We finally prove that $\overline{Y}=X$ . Let $x=(x_{\alpha})\in X$ , and $U=\prod U_{\alpha}$ be a basis element of the product topology. We have that $U=X_{\alpha}$ for all $\alpha\in I-\{\alpha_{1},\ldots,\alpha_{n}\}$ .
Let $y=(y_{\alpha})$ defined as $y_{\alpha}=x_{\alpha}$ for $\alpha\in\{\alpha_{1},\ldots,\alpha_{n}\}$ , and $y_{\alpha}=b_{\alpha}$ otherwise. Then $y\in X(\alpha_{1},\ldots,\alpha_{n})$ , so $Y\cap U\neq\emptyset$ . $\square{}$

:B_definition:

A totally ordered set $L$ is called a linear continuum if it satisfies the following:
- $L$ has the least upper bound property.
- If $x<y$ , there is $z$ such that $x<z<y$ .
Teorema

If $L$ is a linear continuum, then $L$ is connected in the order topology. (Hence, every interval and every ray in $L$ is connected.)

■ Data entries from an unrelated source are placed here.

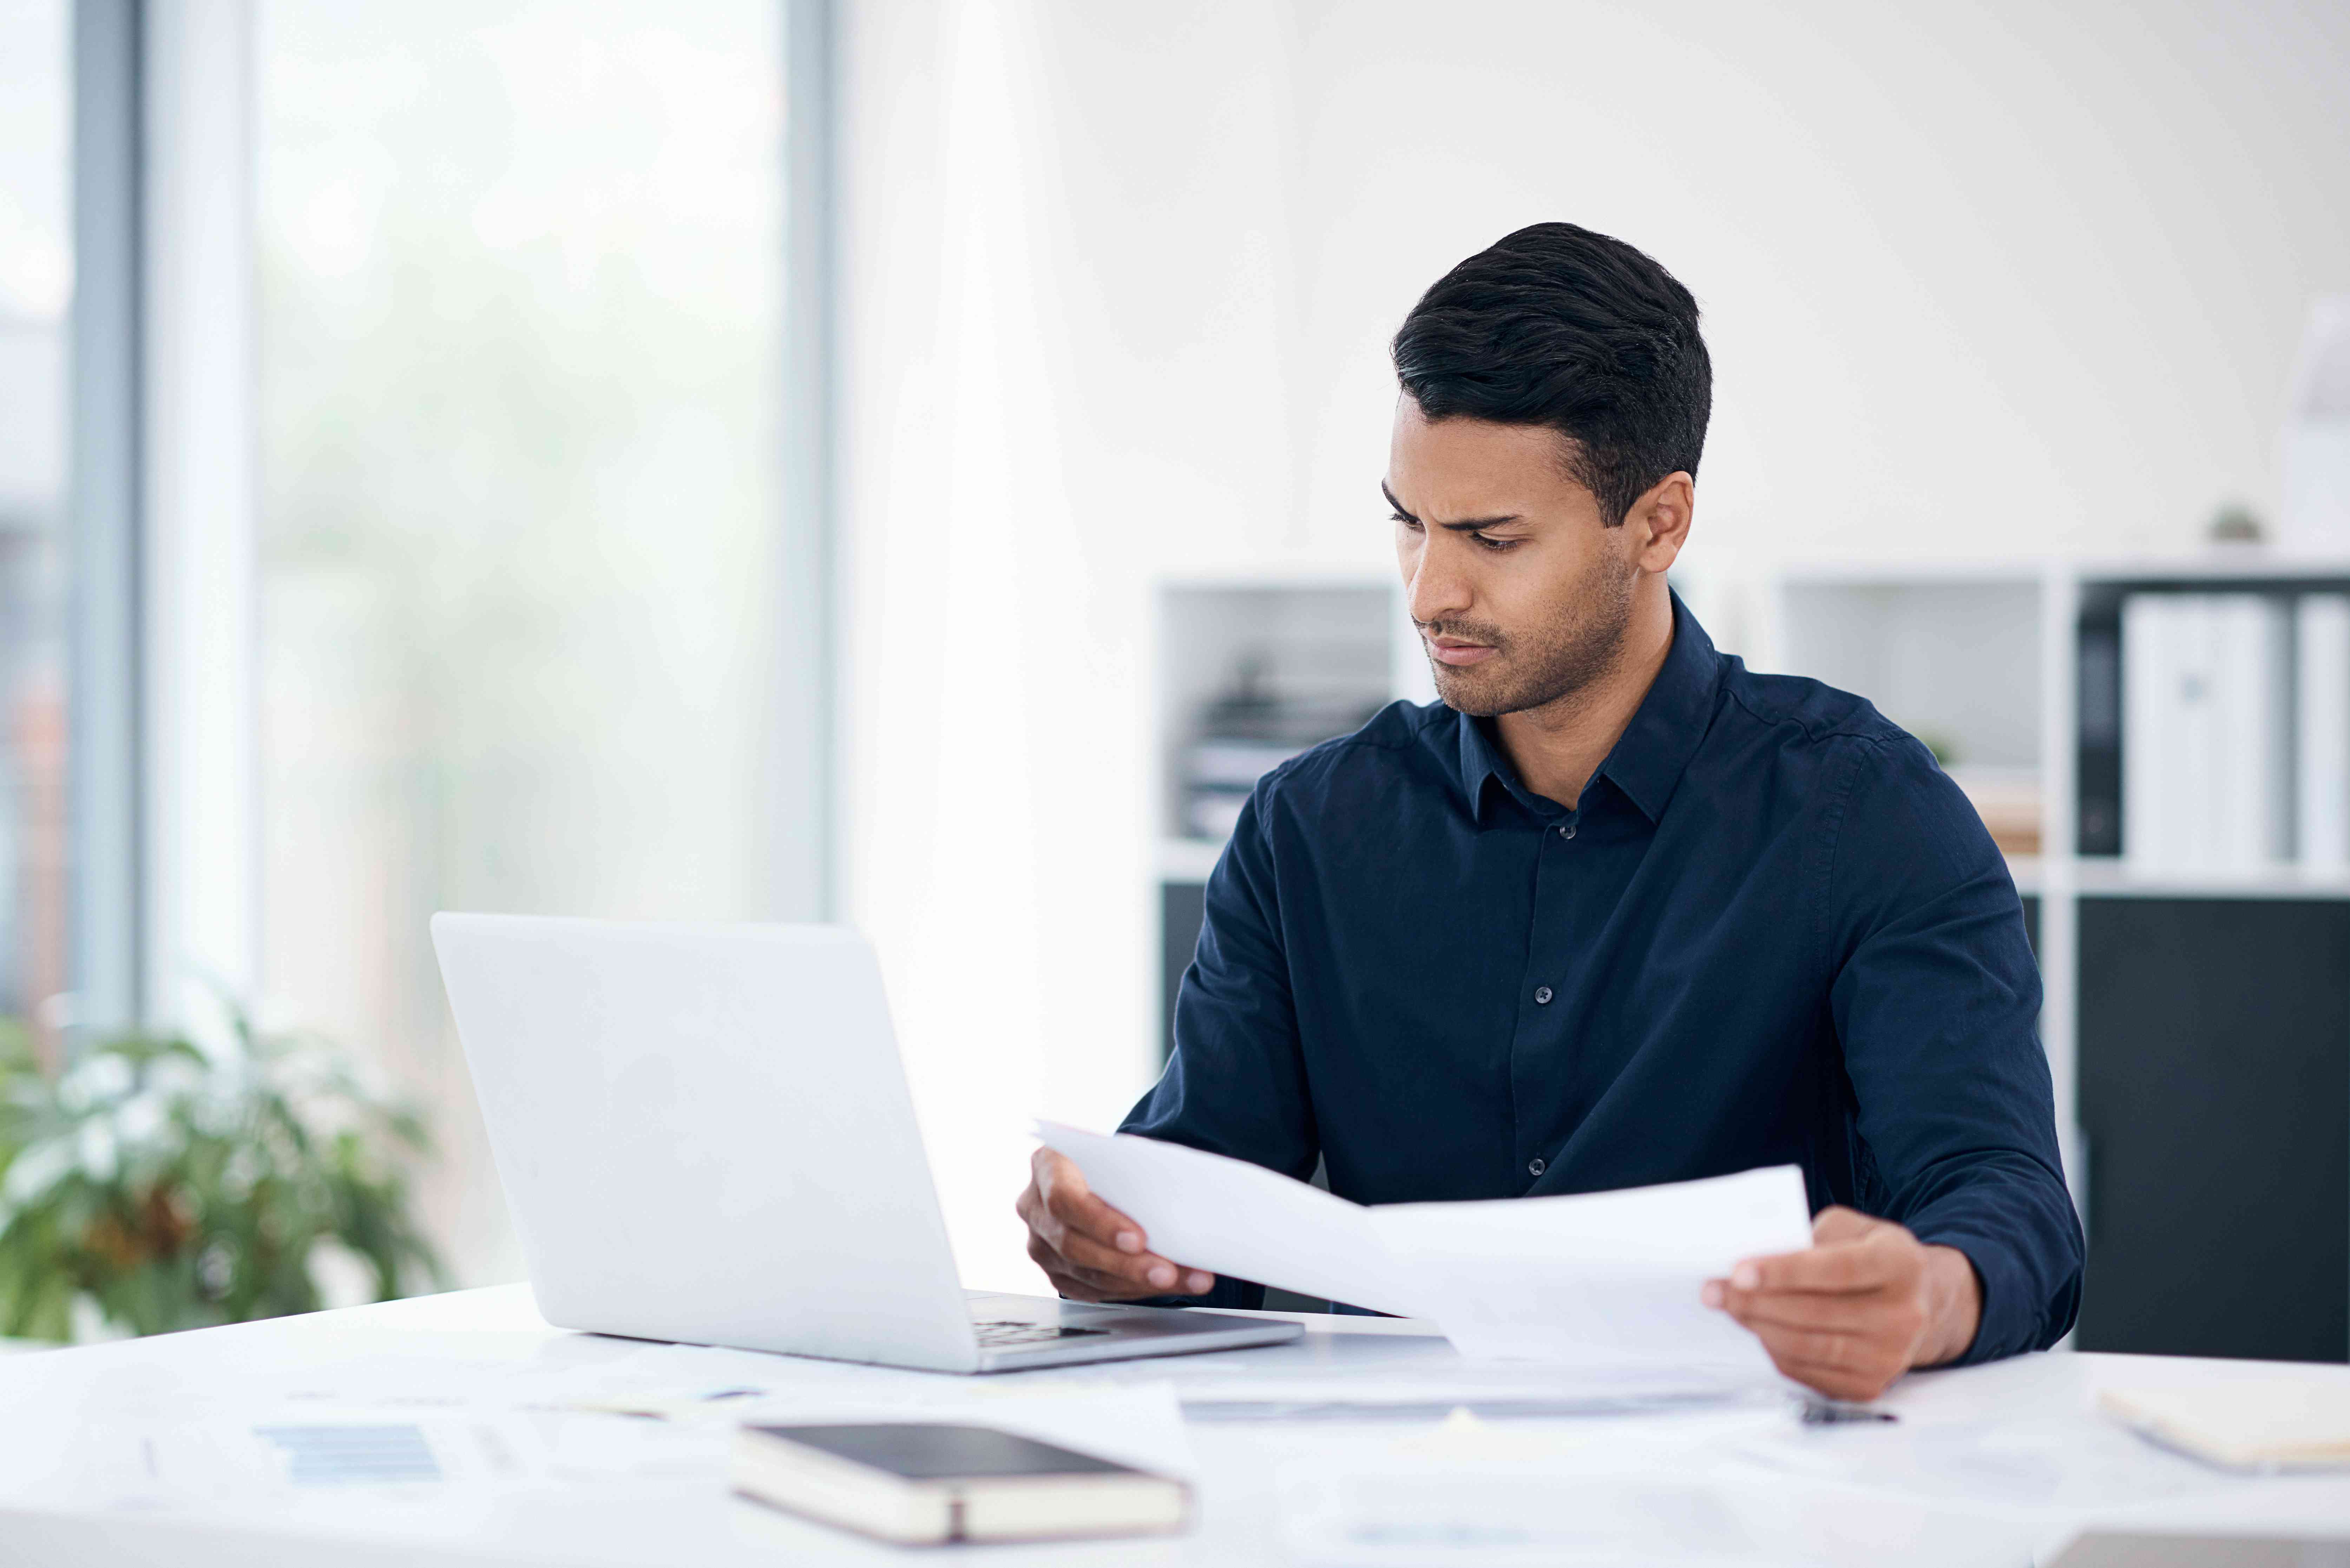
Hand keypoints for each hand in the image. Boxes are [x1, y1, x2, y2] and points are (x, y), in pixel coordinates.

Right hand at [1016, 1147, 1215, 1301]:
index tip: (1139, 1239)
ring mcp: (1041, 1245)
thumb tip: (1187, 1202)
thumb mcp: (1117, 1154)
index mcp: (1046, 1167)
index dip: (1100, 1223)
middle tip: (1167, 1272)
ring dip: (1137, 1282)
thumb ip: (1135, 1172)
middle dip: (1126, 1265)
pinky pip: (1093, 1290)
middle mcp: (1034, 1209)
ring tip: (1179, 1280)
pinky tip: (1164, 1286)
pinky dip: (1133, 1290)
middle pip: (1075, 1245)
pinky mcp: (1056, 1272)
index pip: (1064, 1199)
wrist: (1093, 1172)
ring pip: (1086, 1274)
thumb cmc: (1109, 1161)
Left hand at [1701, 1206, 1981, 1400]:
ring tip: (1726, 1306)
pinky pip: (1808, 1372)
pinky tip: (1758, 1328)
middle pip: (1814, 1313)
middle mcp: (1903, 1315)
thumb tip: (1755, 1258)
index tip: (1738, 1270)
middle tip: (1713, 1289)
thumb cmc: (1872, 1256)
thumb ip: (1811, 1237)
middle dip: (1754, 1301)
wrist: (1920, 1302)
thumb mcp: (1853, 1229)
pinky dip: (1775, 1350)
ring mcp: (1890, 1357)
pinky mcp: (1870, 1385)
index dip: (1784, 1272)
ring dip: (1757, 1325)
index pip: (1836, 1270)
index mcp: (1900, 1265)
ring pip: (1806, 1346)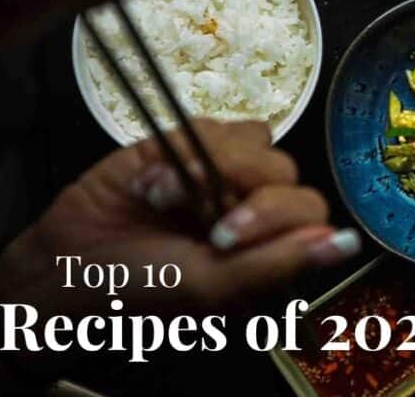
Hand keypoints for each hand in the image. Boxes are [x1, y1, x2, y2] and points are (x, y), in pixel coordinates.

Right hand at [0, 119, 360, 321]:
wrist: (69, 262)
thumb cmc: (142, 288)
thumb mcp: (211, 287)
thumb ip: (278, 263)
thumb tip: (345, 244)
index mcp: (271, 246)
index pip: (311, 211)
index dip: (276, 217)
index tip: (226, 240)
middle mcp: (257, 205)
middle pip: (286, 173)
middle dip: (242, 198)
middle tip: (201, 227)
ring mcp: (227, 171)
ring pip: (257, 144)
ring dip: (208, 172)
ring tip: (165, 201)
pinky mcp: (192, 142)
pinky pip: (214, 126)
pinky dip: (182, 154)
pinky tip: (152, 182)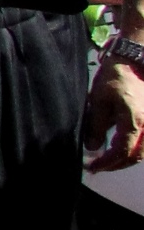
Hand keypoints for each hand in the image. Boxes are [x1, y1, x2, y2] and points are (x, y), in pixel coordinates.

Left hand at [88, 55, 143, 173]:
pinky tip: (118, 149)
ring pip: (143, 151)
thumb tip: (92, 148)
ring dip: (125, 159)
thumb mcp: (98, 100)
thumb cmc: (115, 78)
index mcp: (135, 121)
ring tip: (106, 160)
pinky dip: (133, 150)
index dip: (107, 163)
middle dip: (116, 165)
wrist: (132, 62)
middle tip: (97, 166)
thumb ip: (96, 125)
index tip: (92, 167)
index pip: (123, 152)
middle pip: (136, 156)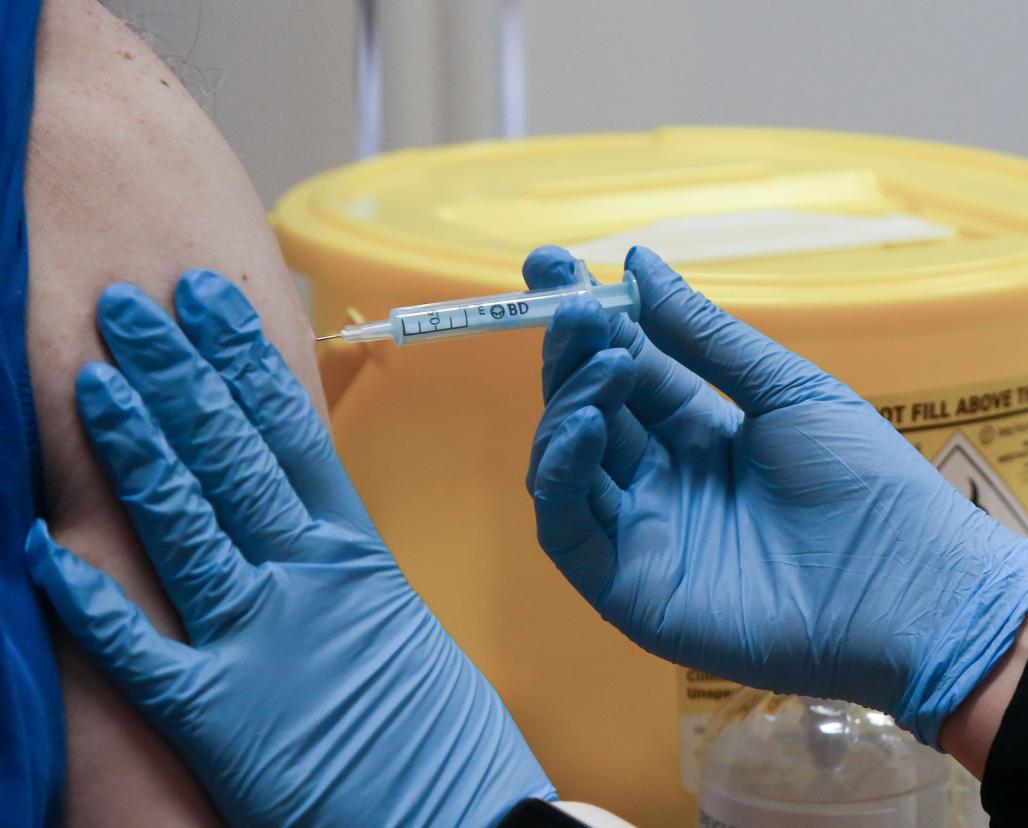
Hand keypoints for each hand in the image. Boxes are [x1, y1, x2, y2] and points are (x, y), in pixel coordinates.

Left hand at [26, 272, 552, 825]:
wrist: (461, 817)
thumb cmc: (435, 731)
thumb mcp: (398, 630)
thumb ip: (343, 575)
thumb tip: (302, 529)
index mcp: (358, 556)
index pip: (293, 433)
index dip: (244, 360)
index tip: (209, 300)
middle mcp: (310, 582)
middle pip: (233, 458)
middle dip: (177, 375)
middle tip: (128, 306)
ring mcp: (265, 644)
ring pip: (188, 526)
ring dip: (138, 450)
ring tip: (93, 380)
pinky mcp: (224, 720)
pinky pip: (142, 653)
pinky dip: (90, 604)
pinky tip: (42, 549)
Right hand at [524, 246, 1027, 745]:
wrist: (908, 586)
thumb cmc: (866, 484)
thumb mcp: (785, 390)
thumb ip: (705, 335)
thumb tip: (637, 261)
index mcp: (699, 433)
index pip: (625, 368)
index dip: (590, 320)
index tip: (554, 263)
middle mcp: (661, 481)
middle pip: (587, 410)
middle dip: (573, 354)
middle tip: (573, 308)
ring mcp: (642, 536)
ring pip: (566, 465)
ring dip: (569, 405)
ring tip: (605, 363)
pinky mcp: (629, 591)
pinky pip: (568, 530)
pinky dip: (561, 474)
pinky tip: (583, 424)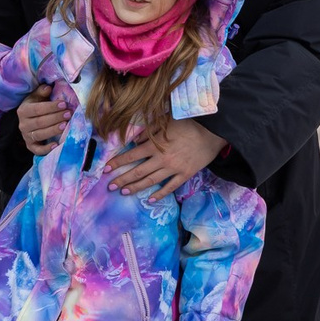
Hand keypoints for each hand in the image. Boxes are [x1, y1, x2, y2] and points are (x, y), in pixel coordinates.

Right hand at [17, 85, 69, 154]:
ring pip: (40, 135)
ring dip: (53, 130)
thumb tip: (48, 88)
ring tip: (65, 125)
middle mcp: (23, 124)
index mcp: (23, 111)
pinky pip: (37, 150)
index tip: (64, 104)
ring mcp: (26, 136)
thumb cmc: (36, 106)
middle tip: (68, 114)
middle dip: (55, 118)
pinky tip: (56, 145)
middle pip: (40, 122)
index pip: (37, 109)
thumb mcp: (36, 97)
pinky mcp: (30, 146)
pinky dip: (46, 149)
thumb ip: (42, 91)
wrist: (28, 120)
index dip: (51, 107)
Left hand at [107, 117, 226, 196]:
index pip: (131, 155)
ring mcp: (173, 169)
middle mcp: (161, 159)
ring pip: (150, 181)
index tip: (106, 169)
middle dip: (121, 179)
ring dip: (135, 187)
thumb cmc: (189, 124)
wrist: (213, 133)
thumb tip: (134, 140)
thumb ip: (149, 131)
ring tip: (123, 191)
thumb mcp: (166, 121)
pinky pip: (170, 187)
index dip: (117, 163)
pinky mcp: (185, 175)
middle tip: (109, 186)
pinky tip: (150, 199)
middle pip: (137, 171)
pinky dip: (160, 194)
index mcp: (156, 145)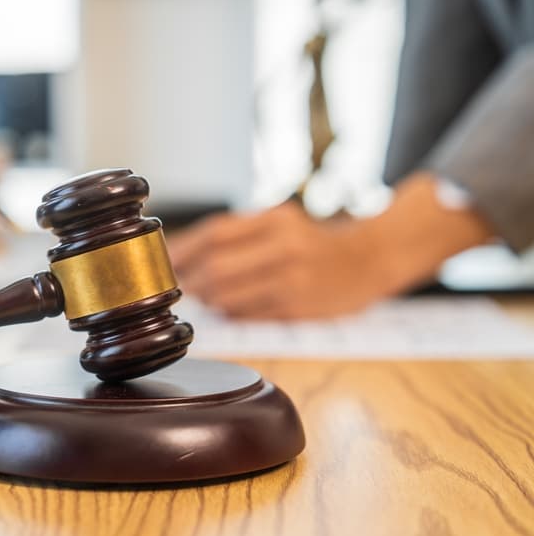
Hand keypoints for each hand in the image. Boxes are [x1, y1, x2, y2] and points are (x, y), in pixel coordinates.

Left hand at [168, 174, 495, 319]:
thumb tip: (179, 255)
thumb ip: (235, 234)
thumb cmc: (312, 241)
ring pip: (229, 296)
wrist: (370, 258)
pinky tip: (229, 310)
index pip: (214, 234)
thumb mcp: (278, 222)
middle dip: (191, 282)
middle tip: (180, 288)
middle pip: (216, 267)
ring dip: (208, 301)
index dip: (182, 250)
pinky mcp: (300, 307)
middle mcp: (285, 246)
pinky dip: (231, 314)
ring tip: (204, 298)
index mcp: (274, 219)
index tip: (164, 263)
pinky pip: (250, 316)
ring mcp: (294, 279)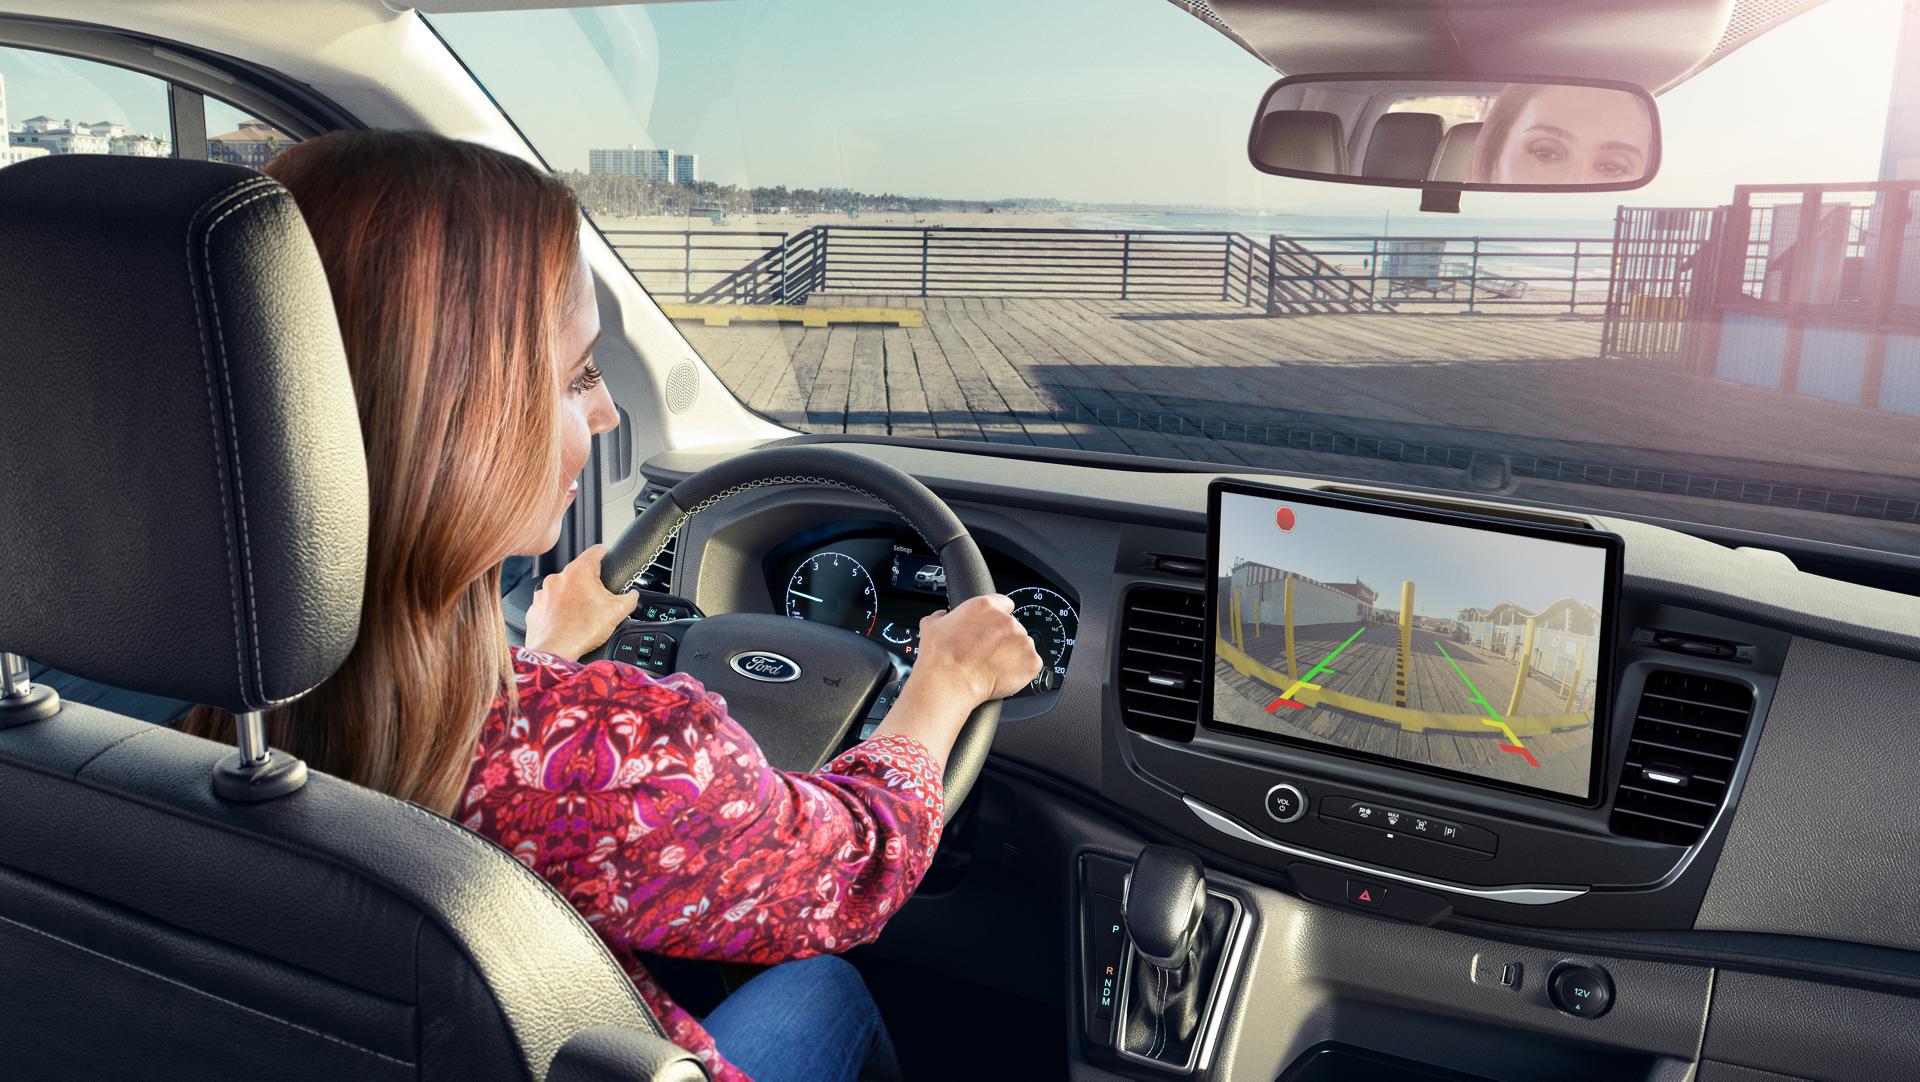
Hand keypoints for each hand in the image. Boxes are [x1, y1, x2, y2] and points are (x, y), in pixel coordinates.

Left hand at [523, 544, 638, 660]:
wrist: (555, 651)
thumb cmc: (581, 631)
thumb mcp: (617, 612)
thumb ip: (630, 598)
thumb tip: (633, 595)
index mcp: (579, 572)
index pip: (596, 550)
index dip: (606, 553)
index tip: (608, 557)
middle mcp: (558, 578)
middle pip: (580, 572)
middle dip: (590, 584)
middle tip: (599, 602)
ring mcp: (543, 593)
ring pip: (564, 588)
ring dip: (573, 597)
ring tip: (582, 615)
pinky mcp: (535, 608)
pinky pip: (550, 604)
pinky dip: (558, 610)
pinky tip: (567, 622)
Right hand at [910, 594, 1043, 708]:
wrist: (949, 682)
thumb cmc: (940, 657)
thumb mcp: (932, 626)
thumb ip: (942, 616)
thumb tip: (942, 616)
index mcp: (985, 606)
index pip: (1003, 604)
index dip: (998, 617)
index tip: (993, 628)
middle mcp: (1006, 620)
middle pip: (1013, 626)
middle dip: (1003, 638)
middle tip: (988, 653)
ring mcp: (1022, 641)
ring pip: (1023, 645)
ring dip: (1013, 654)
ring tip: (994, 666)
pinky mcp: (1031, 661)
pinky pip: (1031, 664)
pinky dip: (1021, 671)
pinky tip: (1004, 675)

We say that a subset $Y\subseteq L$ is convex if $a,b\in Y$ with $a<b$ implies $[a,b]\subseteq Y$ . We will prove that any convex subset $Y$ of $L$ is connected.
Suppose that $Y=A\cup B$ , with $A,B$ open in $Y$ , disjoint and nonempty. Let $a\in A$ , $b\in B$ , and assume that $a<b$ .
Since $Y$ is convex, we have $[a,b]\subseteq Y$ . Then $[a,b]$ is the union of the disjoint nonempty sets $A_{0},B_{0}$ given by:
$A_{0}=A\cap [a,b]\qquad B_{0}=B\cap [a,b]$
Note that $A_{0}$ , $B_{0}$ are open in $[a,b]$ , and thus form a separation of $[a,b]$ .
The interval $[a,b]$ is a subspace of $L$ . Therefore the topology on $[a,b]$ is the order topology.
Let $c=\sup A_{0}$ . Then $c\in [a,b]$ .

Suppose $c\in B_{0}$ . Given that $c\ne a$ , we have that either $c=b$ or $c\in (a,b)$ .
In any case, we have that there is $d\in [a,b]$ such that $(d,c]\subseteq B_{0}$ .
Hence $d$ is an upper bound of $A_{0}$ , which contradicts the choice of $c$ .
Then $c\in A_{0}$ . Given that $c\ne b$ , we have that either $c=a$ or $c\in (a,b)$ .
In any case, we have that there is $d$ such that $[c,d)\subseteq A_{0}$ .
By Property 2 of linear continuum, there is $z$ such that $c<z<d$ . But this contradicts that $c$ is upper bound of $A_{0}$ . \qed

Corolario

$\mathbb{R}$ is connected, and so is every interval and ray in $\mathbb{R}$ .
Teorema

If $X$ and $Y$ are linear continuum, and $Y$ is bounded above and below, then $X\times Y$ is a linear continuum with dictionary order.

Teorema

Let $f\colon X\to Y$ be a continuous map, where $X$ is connected and $Y$ is ordered and has the order topology. Suppose that $a,b\in X$ and $y\in Y$ are such that $f(a)<y<f(b)$ . Then there is $c\in X$ such that $f(c)=y$ .

:B_definition:
- A path on a space $X$ from $x\in X$ to $y\in X$ is a continuous function $f\colon [a,b]\to X$ from some interval $[a,b]\subseteq \mathbb{R}$ , such that $f(a)=x, f(b)=y$ .
- A space $X$ is path-connected if for every $x,y\in X$ there is a path from $x$ to $y$ .
Teorema

If $X$ is path-connected, then it is connected.
Examples

The converse is not true, see $[0,1]\times [0,1]$ with dictionary order and the deleted comb space.